上句に、長い時の流れを置いて、その希少性を強調した色鮮やかな紅葉のある川の風景を見事に描き出す秀作です。
世の中にたえて桜のなかりせば春の心はのどけからまし
読み:よのなかに たえてさくらの なかりせば はるのこころは のどけからまし
作者と出典
古今和歌集 伊勢物語
現代語訳と意味
もしこの世の中に全く桜というものがなかったなら、春における人の心はのどかであるだろうに
解説
心を惹かれる桜の花への憧憬を逆説的に表した短歌は、独創的であり、一度読んだら忘れられないものです。
から衣きつつなれにしつましあればはるばる来ぬるたびをしぞ思ふ
読み:からころも きつつなれにし つましあれば はるばるきぬる たびをしぞおもう
作者と出典
古今和歌集 『伊勢物語』
現代語訳と意味
唐衣を着なれるように、なれ親しんだ妻が都にいるので、はるかここまでやって来た旅のつらさを身にしみて感じることだ
解説
歌の57577の各句の頭に「かきつばた」を詠み込んだ技巧的な歌です。
業平の作歌技術の高さをうかがわせます。
白玉かなにぞと人の問ひし時露とこたへて消(け)なましものを
読み:しらたまか なにぞとひとの といしとき つゆとこたえて けなましものを
出典
新古今851 「伊勢物語」6段
現代語訳と意味
いとしいひとが「あれは白玉か何か別のものか」と尋ねた時に「はかない露だよ」と答えて、露のようにいっそ私も消えてしまえばよかったのに
解説
恋しい人と引き離された悲嘆を詠う繊細な恋愛の和歌です。
この「ひと」とは、後に清和天皇の后となった二条の后(きさき)という人物とされています。

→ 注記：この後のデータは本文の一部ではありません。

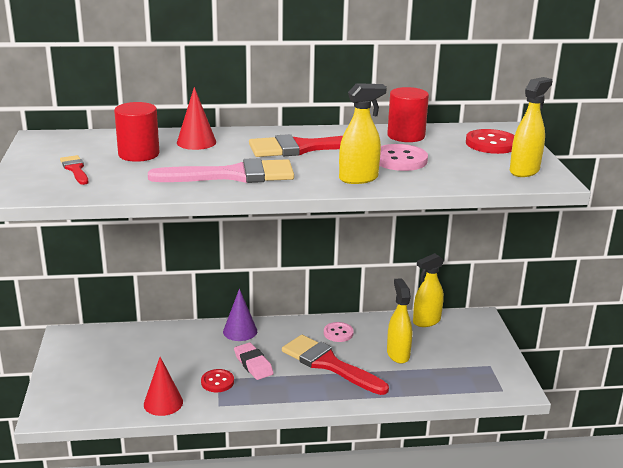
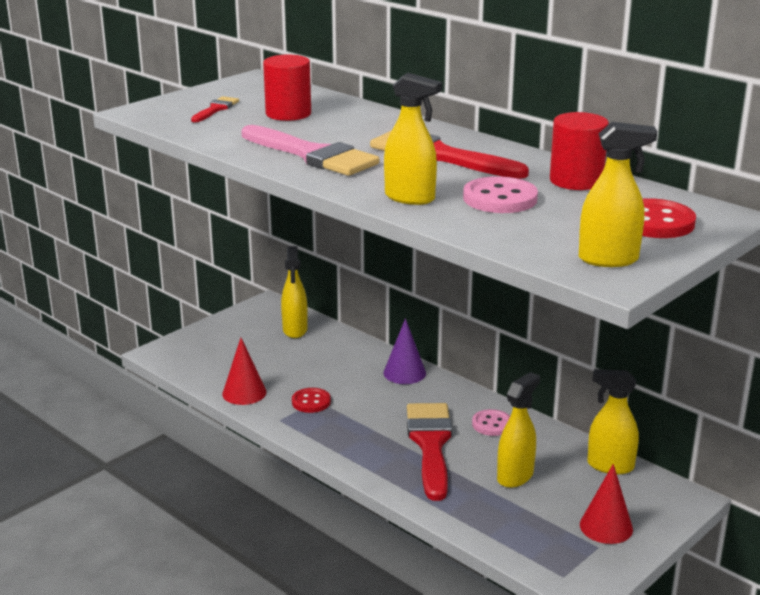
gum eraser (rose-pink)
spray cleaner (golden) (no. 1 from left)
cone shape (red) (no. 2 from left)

、
詳しい解説記事
伊勢物語の訳文と共に読むには
名にし負はばいざ言問はむ都鳥わが思ふ人はありやなしやと
読み:なにしおはば いざこととはむ みやこどり わがおもふひとは ありやなしやと
出典
古今集 411 伊勢物語の9段『東下り』
現代語訳と意味
その名にふさわしいとすれば、さあきいてみよう。都鳥よ、私の思うあの方は無事でいるのかどうか
解説
都鳥という鳥の名前を用いて、わかれてしまった都に住まう恋人を思う心を表します。
詳しい解説記事
月やあらぬ春や昔の春ならぬわが身ひとつはもとの身にして
現代語での読み:つきやあらぬ はるやむかしのはるならぬ わがみひとつは もとのみにして
作者と出典
在原業平(ありわらのなりひら)
古今集15 747・「伊勢物語」の第4段『月やあらぬ』
現代語訳と意味
月は昔のままの月ではないのか。春は昔の春ではないのか。月も春も昔のままなのに、私のこの身だけが変わらない
詳しい解説記事
かきくらす心の闇にまどひにき夢うつつとは世人さだめよ
作者と出典
在原業平(ありわらのなりひら)
古今集646
現代語訳と意味
真っ暗な心の闇に迷ってしまったのです。夢か現実かは、世間の人が定めればよい。
解説
下句には作者のニヒリズムが感じられます。
思ひあらばむぐらの宿に寝もしなむひじきものには袖をしつつも
読み:おもいあらば むぐらのやどに ねもしなむ ひじきものには そでをしつつも
作者と出典
在原業平 「伊勢物語」第3段 ひじき藻
現代語訳と意味
あなたが私を思ってくださるのなら、荒れた宿でも一緒に寝ましょう。ひじき藻ではないが、敷くならお互いの袖を敷いてでも
解説
「伊勢物語」の「ひじき藻」より。
なんとひじきを詠み込んだ和歌なのですが、「敷物」と「ひじきも」をかけているのです。
めずらしくも面白い歌です。
つひに行く道とはかねて聞きしかど昨日今日とは思はざりしを
現代語での読み:ついにゆく みちとはかねて ききしかど きのうきょうとは おもわざりしを
作者と出典
在原業平(ありわらのなりひら)
・『古今和歌集』巻16哀傷歌861
・「伊勢物語」の125段『つひにゆく道』
現代語訳と意味
いつか最後に歩む道だとは前から聞いていたが、まさかそれが昨日や今日だとは思いもしなかった
解説
伊勢物語の最後の歌で、病を得て死に瀕した際の心境を詠んだものです。
在原業平について
在原業平(ありわらのなりひら) 825年~880年
六歌仙・三十六歌仙。古今集に三十首選ばれたものを含め、勅撰入集に八十六首ある歌の名手。
「伊勢物語」の主人公のモデルと言われる。